YOUR GOAL:
In the forum thread below about the itch.io domain outage, explain why the commenter who runs a domain registrar says iwantmyname could not have set the domain's status. Use one to three sentences.

TEXT PASSAGE:
I'm the one running itch.io, so here's some more context for you:
From what I can tell, some person made a fan page for an existing Funko Pop video game (Funko Fusion), with links to the official site and screenshots of the game. The BrandShield software is probably instructed to eradicate all "unauthorized" use of their trademark, so they sent reports independently to our host and registrar claiming there was "fraud and phishing" going on, likely to cause escalation instead of doing the expected DMCA/cease-and-desist. Because of this, I honestly think they're the malicious actor in all of this. Their website, if you care: https://www.brandshield.com/
About 5 or 6 days ago, I received these reports on our host (Linode) and from our registrar (iwantmyname). I expressed my disappointment in my responses to both of them but told them I had removed the page and disabled the account. Linode confirmed and closed the case. iwantmyname never responded. This evening, I got a downtime alert, and while debugging, I noticed that the domain status had been set to "serverHold" on iwantmyname's domain panel. We have no other abuse reports from iwantmyname other than this one. I'm assuming no one on their end "closed" the ticket, so it went into an automatic system to disable the domain after some number of days.
I've been trying to get in touch with them via their abuse and support emails, but no response likely due to the time of day, so I decided to "escalate" the issue myself on social media.
This issue aside, thanks for doing what you do. I was kind of expecting Itch to get sold to some holdings or casino company at some point, as good things tend to go, but I've been happily surprised to see it mature independently throughout the years.
I run a domain registrar. "serverHold" is not a status that iwantmyname could've set. If they had suspended the domain it'd have "clientHold" set. Server Hold means the registry (i.e. .io directly) has suspended the domain. Your best bet would be to contact the Internet Computer Bureau Ltd who run .io at [email protected], or the registry technical support provider Identity Digital at [email protected].
iwantmyname was bought out by a conglomerate, “Team Internet[1]”, a few years ago.
Prices went up, service went down. I’d recommend moving your domains when you can (Porkbun have been good, though I haven’t had any incidents like this).
Best of luck!
I really wish BrandShield didn't use AI as a marketing term. It just looks like it's doing a generic ctrl-F on webpages?
Then things like this happen, and people think "ooh AI is bad, the bubble must burst" when this has nothing to do with that in the first place, and the real issue was that they sent a "fraud/phishing report" rather than a "trademark infringement" report.
Then I also wish that people who knew better, that this really has nothing to do with AI (like, this is obviously not autonomously making decisions any more than a regular program is), to stop blindly parroting and blaming it as a way to get more clicks, support and rage.

EXTRACTED INFORMATION:
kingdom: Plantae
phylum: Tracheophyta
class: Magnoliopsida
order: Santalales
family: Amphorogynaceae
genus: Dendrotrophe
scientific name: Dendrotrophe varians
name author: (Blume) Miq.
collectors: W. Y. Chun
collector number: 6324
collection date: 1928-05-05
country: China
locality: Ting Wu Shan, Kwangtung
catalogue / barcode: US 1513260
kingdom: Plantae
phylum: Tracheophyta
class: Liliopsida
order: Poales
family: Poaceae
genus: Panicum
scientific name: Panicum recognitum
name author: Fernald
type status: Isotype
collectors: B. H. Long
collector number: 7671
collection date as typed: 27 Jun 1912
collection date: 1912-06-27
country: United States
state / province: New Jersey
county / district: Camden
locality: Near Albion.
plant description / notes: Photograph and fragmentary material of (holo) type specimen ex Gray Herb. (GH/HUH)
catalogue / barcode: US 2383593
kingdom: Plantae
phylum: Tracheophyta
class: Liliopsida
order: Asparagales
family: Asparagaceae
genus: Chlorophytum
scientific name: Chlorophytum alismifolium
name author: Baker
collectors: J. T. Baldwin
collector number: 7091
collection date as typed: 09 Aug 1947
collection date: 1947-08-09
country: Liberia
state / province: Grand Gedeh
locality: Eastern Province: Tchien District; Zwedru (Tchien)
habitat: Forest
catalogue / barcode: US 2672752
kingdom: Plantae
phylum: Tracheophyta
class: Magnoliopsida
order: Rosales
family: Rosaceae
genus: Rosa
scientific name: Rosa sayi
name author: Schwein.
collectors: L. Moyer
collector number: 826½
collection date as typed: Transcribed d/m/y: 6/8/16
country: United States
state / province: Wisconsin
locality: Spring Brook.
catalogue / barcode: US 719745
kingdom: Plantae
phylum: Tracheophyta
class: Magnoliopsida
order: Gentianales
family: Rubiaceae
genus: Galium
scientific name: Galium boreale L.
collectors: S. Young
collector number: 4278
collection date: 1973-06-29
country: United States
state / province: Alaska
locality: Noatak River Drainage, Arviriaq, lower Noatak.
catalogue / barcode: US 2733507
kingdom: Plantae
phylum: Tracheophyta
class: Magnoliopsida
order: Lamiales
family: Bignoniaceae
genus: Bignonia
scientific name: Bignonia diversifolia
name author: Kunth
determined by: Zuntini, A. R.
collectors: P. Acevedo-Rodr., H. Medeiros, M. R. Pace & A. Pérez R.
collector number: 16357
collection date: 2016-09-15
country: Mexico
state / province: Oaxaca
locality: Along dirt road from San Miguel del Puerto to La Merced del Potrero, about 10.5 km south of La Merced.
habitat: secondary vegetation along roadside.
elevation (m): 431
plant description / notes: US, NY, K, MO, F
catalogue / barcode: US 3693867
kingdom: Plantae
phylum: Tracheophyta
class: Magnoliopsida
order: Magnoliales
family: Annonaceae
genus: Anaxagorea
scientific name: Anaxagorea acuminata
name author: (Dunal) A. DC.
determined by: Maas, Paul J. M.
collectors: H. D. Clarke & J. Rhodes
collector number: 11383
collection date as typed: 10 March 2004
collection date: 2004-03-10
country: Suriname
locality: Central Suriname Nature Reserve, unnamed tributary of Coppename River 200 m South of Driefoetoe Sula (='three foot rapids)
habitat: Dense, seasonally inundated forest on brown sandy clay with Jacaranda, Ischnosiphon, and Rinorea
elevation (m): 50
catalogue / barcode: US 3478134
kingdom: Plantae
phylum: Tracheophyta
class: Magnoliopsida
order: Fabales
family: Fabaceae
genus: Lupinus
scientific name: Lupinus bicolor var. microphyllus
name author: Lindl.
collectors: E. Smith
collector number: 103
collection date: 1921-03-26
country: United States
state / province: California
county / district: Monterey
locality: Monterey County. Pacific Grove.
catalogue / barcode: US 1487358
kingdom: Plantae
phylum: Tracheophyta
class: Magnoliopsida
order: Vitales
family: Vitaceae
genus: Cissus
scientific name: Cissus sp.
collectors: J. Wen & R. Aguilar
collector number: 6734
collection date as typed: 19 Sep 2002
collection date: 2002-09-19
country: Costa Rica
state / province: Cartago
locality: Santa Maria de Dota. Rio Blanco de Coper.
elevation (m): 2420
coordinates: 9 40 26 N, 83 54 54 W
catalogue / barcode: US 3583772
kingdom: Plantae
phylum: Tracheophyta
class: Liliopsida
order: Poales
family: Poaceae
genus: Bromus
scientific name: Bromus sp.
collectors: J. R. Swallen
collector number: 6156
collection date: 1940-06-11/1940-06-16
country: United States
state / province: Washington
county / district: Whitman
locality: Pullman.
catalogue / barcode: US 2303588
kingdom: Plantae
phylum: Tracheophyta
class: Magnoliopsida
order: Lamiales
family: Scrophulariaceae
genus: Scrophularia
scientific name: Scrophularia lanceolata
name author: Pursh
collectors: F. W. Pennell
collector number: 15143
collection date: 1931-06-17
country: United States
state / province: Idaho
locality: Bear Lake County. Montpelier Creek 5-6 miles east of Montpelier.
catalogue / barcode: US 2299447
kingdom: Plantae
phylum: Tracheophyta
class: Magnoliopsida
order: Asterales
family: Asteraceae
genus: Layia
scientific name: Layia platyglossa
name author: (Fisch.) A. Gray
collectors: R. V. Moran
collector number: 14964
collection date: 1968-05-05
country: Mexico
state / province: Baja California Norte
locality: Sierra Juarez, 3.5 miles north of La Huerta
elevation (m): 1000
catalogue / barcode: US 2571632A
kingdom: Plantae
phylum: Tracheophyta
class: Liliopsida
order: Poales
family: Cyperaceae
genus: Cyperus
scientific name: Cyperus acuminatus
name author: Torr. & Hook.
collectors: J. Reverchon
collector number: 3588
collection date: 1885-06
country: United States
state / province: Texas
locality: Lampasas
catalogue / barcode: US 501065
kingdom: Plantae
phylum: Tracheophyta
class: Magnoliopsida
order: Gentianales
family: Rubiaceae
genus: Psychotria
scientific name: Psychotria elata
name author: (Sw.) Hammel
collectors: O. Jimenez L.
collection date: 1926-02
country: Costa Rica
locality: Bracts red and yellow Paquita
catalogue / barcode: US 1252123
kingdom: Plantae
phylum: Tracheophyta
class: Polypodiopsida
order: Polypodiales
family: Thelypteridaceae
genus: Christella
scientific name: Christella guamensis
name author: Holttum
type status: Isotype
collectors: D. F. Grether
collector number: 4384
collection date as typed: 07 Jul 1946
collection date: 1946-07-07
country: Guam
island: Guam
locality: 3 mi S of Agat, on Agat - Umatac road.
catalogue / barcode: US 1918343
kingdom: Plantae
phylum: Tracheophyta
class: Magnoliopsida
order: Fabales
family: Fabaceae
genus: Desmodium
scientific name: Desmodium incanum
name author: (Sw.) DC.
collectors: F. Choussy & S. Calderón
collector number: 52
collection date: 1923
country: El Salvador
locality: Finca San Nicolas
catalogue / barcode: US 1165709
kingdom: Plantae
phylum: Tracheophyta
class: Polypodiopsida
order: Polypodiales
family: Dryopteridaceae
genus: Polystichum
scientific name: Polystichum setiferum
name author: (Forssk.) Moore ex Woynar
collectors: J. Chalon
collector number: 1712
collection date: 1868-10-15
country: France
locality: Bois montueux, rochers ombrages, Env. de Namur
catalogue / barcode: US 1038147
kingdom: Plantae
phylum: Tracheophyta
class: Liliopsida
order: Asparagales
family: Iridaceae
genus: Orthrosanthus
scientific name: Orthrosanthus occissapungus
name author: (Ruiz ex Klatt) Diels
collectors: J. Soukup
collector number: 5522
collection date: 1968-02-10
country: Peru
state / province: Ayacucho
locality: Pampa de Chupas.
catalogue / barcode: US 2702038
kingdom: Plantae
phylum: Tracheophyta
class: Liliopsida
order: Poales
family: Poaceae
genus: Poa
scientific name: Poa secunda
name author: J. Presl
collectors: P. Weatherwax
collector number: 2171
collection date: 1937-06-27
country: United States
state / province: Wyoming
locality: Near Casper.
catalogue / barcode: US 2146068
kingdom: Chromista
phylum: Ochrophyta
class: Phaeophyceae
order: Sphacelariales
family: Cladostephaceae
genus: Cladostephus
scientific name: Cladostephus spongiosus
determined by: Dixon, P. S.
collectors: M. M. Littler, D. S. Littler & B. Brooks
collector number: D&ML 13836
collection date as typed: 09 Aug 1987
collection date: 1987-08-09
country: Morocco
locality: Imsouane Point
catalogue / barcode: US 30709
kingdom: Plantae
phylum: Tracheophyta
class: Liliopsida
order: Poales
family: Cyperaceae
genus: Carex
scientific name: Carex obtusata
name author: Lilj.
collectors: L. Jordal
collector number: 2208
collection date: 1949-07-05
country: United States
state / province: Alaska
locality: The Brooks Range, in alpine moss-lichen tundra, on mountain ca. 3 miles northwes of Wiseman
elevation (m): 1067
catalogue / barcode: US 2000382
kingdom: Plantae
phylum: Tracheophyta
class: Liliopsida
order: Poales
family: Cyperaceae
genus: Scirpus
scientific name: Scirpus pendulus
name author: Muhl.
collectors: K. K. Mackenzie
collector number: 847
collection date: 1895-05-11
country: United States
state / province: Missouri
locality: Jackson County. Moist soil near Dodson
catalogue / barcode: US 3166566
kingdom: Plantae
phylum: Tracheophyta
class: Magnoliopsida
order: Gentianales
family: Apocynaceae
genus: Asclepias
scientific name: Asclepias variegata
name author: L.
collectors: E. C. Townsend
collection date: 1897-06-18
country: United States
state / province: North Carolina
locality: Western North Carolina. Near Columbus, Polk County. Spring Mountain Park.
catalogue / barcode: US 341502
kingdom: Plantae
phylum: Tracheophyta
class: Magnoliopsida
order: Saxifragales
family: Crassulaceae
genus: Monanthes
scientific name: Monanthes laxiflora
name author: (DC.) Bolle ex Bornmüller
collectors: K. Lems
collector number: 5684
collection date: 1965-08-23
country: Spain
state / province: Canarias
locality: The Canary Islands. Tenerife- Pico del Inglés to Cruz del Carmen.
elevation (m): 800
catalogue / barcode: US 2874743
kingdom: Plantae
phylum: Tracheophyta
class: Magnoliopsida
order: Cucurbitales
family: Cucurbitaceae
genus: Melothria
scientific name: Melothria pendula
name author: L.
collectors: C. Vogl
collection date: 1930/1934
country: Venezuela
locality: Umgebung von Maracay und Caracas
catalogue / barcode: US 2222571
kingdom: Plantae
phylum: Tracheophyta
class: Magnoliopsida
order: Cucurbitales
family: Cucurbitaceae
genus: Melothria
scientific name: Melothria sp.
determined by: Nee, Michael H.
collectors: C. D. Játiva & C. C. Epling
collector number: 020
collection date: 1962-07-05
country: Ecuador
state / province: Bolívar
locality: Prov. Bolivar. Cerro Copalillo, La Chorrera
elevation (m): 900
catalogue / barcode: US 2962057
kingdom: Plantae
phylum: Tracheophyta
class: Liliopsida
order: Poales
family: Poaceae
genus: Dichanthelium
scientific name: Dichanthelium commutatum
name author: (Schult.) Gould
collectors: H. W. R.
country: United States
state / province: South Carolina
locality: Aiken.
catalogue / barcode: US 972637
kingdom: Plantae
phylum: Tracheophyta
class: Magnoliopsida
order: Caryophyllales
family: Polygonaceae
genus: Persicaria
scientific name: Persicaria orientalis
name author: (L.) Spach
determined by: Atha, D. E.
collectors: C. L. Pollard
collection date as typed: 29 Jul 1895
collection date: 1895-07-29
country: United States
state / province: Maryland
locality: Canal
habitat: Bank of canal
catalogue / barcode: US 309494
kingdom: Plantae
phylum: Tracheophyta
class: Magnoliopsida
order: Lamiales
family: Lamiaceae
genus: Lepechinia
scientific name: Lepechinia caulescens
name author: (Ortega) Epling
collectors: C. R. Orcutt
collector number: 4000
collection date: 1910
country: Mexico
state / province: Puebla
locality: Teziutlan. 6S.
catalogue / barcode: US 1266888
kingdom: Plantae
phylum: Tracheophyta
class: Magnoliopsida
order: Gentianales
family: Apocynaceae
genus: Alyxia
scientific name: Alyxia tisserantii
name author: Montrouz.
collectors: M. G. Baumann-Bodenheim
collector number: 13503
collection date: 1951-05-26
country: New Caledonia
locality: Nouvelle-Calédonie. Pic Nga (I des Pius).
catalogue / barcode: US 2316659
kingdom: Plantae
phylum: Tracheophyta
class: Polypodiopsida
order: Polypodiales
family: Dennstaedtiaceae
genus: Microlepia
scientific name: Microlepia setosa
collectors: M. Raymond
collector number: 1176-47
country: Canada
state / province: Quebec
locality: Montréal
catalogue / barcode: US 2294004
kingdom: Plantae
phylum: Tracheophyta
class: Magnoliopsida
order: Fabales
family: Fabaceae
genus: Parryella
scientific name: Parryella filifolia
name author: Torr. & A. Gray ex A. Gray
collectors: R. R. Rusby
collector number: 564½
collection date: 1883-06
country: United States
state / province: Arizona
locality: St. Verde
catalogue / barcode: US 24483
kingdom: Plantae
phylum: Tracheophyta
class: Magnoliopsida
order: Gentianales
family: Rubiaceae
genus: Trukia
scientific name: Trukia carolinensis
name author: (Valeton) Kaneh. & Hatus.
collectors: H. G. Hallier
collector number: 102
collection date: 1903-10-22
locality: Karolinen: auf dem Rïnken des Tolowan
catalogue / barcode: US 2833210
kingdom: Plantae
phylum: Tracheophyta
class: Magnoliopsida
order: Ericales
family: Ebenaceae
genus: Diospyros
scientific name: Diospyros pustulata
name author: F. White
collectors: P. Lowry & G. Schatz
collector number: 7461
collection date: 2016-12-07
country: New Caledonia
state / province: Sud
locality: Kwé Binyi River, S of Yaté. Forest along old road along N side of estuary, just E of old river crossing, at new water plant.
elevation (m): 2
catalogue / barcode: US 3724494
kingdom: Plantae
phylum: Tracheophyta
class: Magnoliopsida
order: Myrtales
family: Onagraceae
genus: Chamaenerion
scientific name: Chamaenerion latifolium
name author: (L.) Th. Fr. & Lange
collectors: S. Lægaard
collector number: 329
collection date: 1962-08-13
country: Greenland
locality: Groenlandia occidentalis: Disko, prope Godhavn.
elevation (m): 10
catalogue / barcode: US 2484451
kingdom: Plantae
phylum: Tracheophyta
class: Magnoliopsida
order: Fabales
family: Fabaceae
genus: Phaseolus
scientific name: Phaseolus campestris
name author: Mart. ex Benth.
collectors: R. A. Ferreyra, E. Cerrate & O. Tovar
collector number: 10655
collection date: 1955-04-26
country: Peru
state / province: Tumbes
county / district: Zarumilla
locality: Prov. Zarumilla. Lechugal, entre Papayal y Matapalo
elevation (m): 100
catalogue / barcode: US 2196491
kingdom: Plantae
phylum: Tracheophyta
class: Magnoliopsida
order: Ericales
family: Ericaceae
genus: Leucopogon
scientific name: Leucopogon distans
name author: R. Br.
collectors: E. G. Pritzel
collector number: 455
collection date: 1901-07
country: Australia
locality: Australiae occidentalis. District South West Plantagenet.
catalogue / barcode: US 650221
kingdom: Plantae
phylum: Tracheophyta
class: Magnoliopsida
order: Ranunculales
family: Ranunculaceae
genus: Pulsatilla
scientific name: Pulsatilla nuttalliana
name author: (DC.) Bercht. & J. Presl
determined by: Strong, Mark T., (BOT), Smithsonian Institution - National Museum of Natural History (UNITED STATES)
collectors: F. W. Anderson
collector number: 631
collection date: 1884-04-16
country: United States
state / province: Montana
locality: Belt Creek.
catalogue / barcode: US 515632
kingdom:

RESULT BELOW:
The domain showed "serverHold," a status that means the registry itself (.io directly) suspended the domain. If the registrar iwantmyname had suspended it, the status would have been "clientHold."